What is required
Only an exact repetition of the lines from the one holding "vfov_deg: 39.7" to the end of the data is wanted, with pictures left out.

Data supplied START

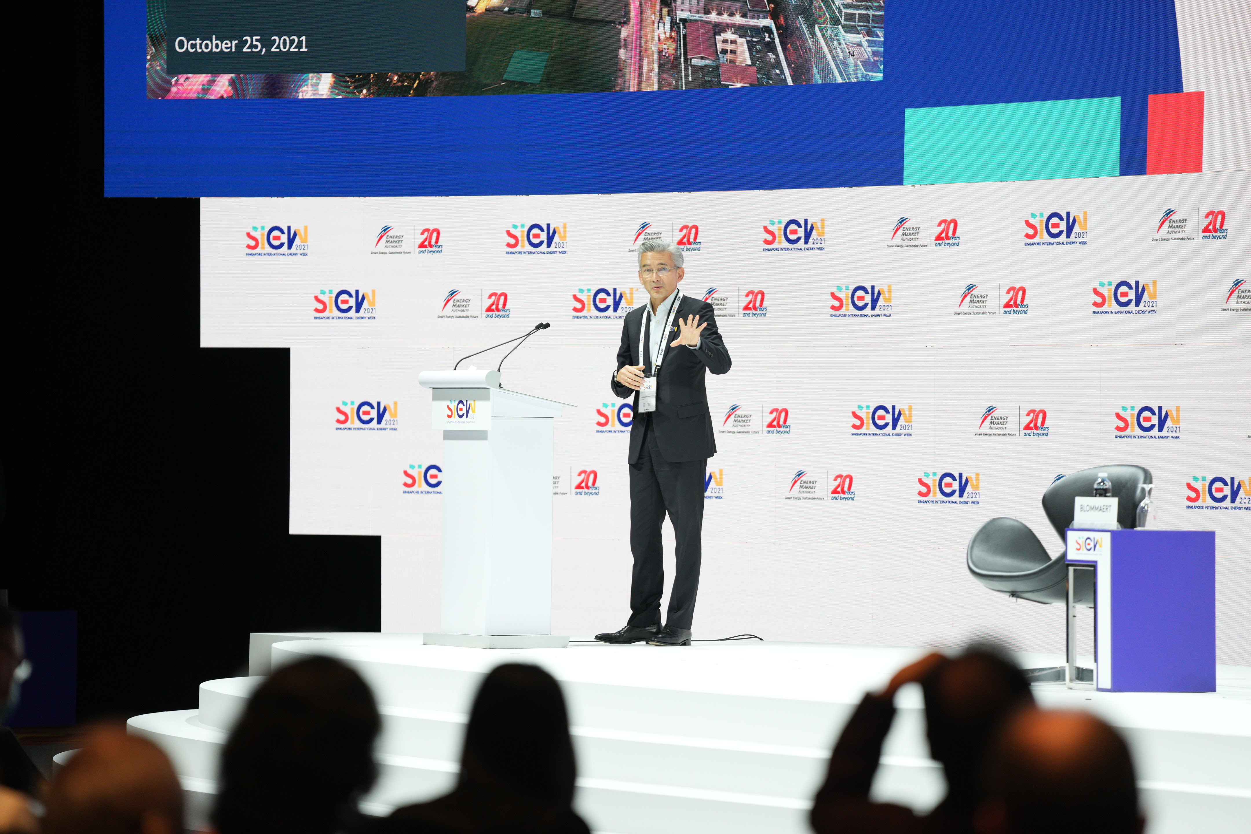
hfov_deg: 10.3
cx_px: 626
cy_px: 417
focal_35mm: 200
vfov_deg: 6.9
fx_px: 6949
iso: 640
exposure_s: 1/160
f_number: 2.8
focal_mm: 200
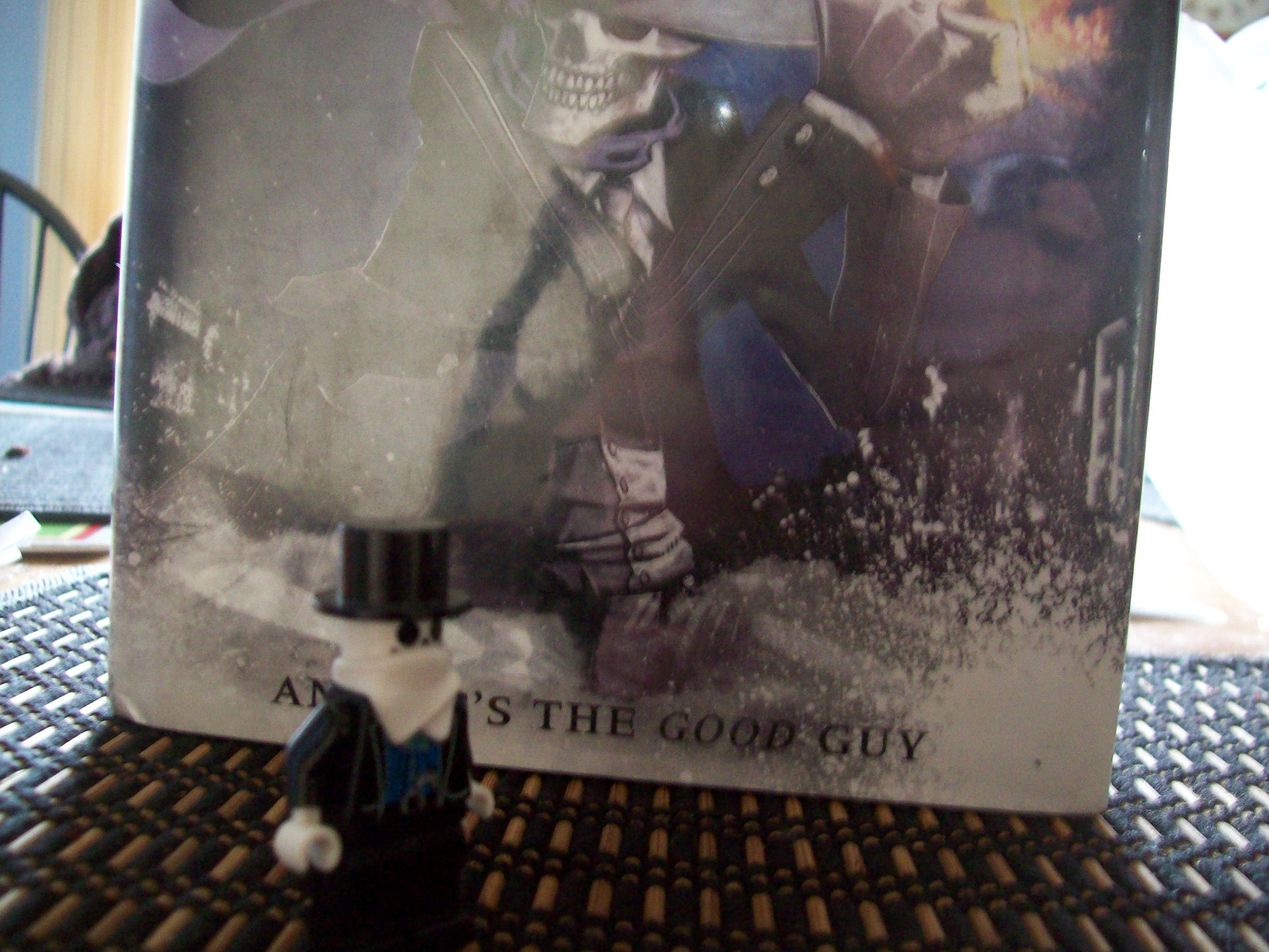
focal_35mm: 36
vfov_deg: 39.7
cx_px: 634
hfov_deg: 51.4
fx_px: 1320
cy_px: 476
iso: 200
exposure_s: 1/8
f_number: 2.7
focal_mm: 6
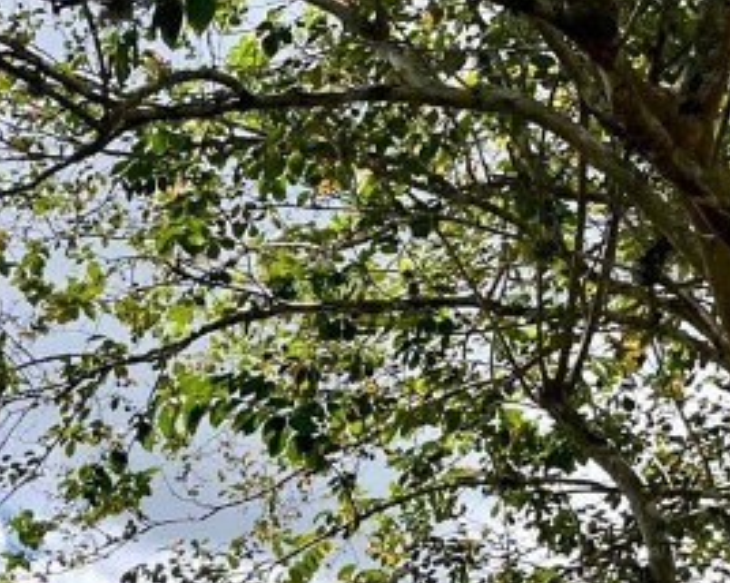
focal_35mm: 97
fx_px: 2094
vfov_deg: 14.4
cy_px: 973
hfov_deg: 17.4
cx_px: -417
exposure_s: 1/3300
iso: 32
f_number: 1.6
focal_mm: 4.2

Data supplied END

Reply to the exercise
vfov_deg: 39.7
cx_px: 634
hfov_deg: 51.4
fx_px: 1320
cy_px: 476
iso: 200
exposure_s: 1/8
f_number: 2.7
focal_mm: 6
focal_35mm: 97
fx_px: 2094
vfov_deg: 14.4
cy_px: 973
hfov_deg: 17.4
cx_px: -417
exposure_s: 1/3300
iso: 32
f_number: 1.6
focal_mm: 4.2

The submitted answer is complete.